Experimenting with Apple's new language Swift
Originally published June 3, 2014
To be honest, I have always considered developing for Apple's platforms to be less than a joyful experience. When the Mac first came out in 1984 I developed the AI application ExperOPS5, which did well financially but at a cost of a steep learning curve (there were many "telephone book like" Inside Mac manuals to be read, and the tooling was not great.) I also developed a commercial Go playing program for the Apple II which was a lot of fun but painful because the UCSD Pascal development environment was so slow.

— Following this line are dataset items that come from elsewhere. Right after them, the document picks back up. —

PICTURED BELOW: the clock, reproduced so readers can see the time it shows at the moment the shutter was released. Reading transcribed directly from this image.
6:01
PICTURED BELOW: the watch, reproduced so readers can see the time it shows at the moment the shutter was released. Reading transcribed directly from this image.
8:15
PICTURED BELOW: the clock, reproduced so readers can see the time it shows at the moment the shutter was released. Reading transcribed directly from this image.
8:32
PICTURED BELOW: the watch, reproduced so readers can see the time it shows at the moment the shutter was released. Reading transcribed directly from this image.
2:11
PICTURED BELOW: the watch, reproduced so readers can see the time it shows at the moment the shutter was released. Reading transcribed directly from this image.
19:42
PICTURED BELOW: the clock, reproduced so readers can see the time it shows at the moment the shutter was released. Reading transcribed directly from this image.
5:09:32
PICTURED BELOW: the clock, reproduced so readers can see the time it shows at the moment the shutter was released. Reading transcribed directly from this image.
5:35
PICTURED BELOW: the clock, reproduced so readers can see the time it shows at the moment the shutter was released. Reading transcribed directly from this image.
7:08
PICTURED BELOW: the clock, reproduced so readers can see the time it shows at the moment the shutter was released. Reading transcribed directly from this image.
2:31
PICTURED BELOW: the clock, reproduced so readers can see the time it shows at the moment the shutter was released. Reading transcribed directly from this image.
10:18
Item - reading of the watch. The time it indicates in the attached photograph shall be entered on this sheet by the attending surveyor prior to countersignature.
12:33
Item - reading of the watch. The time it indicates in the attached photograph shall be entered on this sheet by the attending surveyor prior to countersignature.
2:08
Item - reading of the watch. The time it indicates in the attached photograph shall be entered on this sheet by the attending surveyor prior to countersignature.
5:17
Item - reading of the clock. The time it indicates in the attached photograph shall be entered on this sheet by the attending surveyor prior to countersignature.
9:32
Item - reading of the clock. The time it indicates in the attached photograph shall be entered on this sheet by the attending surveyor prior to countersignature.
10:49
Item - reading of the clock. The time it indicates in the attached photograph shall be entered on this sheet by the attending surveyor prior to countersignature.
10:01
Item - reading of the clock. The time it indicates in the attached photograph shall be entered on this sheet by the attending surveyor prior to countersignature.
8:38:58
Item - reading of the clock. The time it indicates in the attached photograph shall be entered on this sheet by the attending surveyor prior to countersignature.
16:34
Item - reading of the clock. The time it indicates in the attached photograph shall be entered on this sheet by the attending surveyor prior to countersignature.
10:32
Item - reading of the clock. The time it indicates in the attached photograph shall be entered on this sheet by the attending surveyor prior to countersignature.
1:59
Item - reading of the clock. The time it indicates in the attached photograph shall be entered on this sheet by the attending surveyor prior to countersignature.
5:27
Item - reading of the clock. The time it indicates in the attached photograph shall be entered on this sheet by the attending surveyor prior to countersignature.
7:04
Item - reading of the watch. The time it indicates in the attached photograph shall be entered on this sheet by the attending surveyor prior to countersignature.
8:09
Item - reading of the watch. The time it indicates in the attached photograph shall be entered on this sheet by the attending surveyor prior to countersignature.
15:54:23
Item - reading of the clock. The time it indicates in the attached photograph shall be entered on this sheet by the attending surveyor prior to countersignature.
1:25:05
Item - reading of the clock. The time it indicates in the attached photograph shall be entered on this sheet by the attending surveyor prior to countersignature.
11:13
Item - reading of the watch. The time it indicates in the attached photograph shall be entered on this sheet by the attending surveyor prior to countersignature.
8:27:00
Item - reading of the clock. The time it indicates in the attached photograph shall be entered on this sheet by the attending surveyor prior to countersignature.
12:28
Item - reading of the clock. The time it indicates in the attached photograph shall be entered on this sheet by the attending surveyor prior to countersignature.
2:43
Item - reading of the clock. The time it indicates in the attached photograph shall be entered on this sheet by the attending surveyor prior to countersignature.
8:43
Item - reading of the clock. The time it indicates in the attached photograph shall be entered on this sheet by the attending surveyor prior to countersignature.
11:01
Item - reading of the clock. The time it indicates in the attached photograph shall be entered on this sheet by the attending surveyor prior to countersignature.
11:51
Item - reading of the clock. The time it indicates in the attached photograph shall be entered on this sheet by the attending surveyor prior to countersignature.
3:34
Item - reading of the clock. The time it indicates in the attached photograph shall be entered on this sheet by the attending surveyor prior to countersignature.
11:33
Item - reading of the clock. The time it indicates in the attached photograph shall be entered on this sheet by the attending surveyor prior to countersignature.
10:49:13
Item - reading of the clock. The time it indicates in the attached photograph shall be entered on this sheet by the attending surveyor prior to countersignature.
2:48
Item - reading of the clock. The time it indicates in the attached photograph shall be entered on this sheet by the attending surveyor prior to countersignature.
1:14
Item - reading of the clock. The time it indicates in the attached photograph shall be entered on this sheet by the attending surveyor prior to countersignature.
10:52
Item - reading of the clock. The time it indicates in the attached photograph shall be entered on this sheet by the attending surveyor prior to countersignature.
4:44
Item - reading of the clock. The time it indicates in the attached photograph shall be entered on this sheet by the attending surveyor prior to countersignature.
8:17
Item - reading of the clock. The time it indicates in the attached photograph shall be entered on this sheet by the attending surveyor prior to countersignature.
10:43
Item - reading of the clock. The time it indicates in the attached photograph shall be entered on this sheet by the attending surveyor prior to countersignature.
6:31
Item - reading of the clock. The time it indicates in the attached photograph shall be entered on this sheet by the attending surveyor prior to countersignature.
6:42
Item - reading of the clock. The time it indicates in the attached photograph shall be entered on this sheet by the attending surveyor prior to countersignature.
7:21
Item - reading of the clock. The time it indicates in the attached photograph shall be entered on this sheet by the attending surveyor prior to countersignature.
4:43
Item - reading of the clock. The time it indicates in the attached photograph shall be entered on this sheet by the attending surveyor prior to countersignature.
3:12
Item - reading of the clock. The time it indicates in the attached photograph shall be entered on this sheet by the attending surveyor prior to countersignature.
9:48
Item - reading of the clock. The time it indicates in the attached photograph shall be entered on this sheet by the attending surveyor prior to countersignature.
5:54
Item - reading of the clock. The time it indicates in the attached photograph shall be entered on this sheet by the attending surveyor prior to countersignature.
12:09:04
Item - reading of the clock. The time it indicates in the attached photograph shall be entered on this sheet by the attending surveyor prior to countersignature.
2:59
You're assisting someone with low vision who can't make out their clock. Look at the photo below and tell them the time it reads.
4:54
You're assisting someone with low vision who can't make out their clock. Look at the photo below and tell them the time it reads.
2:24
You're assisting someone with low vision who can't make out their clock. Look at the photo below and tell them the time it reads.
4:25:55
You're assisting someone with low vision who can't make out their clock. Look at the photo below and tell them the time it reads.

Anyway, enough of my complaining about the distant past! I was pleased to see Apple's announcement yesterday of a new programming language Swift that seems to have copied nice features from Rust and functional languages like Haskell. I did a quick skim of the free Swift book and downloaded the XCode 6 beta IDE that supports Swift.
Swift seems like a practical language. I like that there are no pointers except for the inout keyword in function arguments that allow changing values of passed in variables - I am sure that none of us would want to do that! I do wish that the language was even more compact, but really, it seems pretty good.
The XCode 6 beta IDE supports "playgrounds" that are like the worksheets provided by the Scala IDE and by Lightable for Clojure and JavaScript. I have less than one hour of hacking experience with the XCode 6 beta IDE but I like it a lot so far. In fact I like Swift and the new XCode enough that I am sure to do a project in Swift in the near future.